What you have to do: Search for the word "своими" in the entries. Each line that holds it should be copied.

Records supplied:
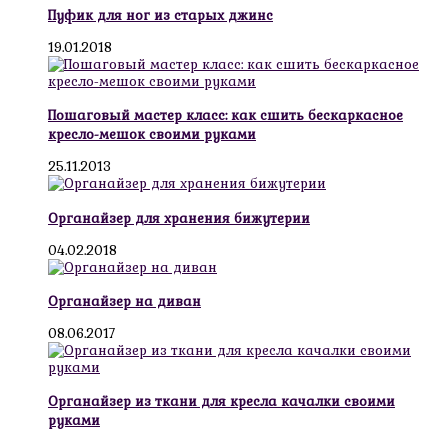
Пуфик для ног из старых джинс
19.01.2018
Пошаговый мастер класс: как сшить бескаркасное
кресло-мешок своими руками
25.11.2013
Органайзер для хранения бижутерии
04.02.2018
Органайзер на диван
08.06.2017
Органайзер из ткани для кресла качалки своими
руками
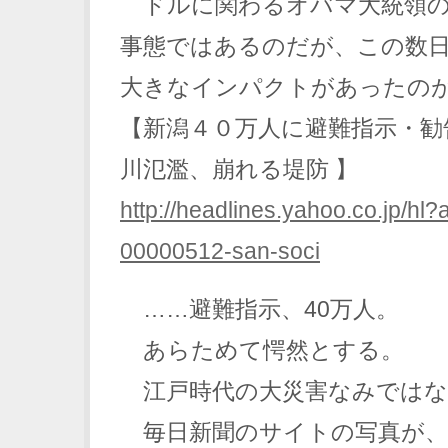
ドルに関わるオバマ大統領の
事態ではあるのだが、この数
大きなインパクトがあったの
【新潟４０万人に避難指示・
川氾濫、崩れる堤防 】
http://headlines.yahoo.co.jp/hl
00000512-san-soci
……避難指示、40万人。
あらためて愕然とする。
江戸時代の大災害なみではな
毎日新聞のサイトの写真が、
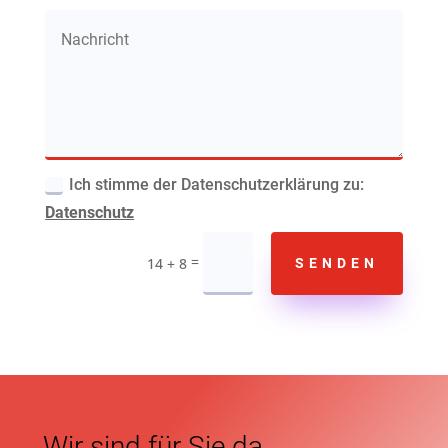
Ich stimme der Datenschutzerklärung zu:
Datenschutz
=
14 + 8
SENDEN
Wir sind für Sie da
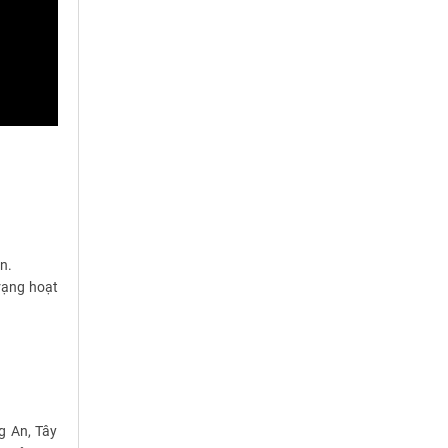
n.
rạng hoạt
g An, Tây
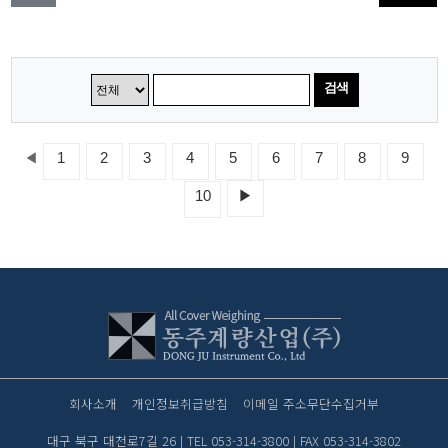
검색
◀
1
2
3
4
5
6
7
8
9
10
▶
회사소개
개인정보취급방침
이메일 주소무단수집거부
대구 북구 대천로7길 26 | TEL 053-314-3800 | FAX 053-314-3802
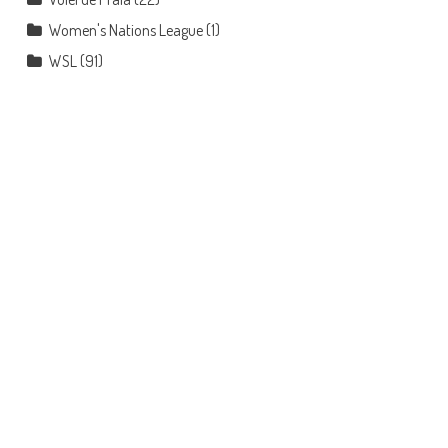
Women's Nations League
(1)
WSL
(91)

Problem solution:
кресло-мешок своими руками
Органайзер из ткани для кресла качалки своими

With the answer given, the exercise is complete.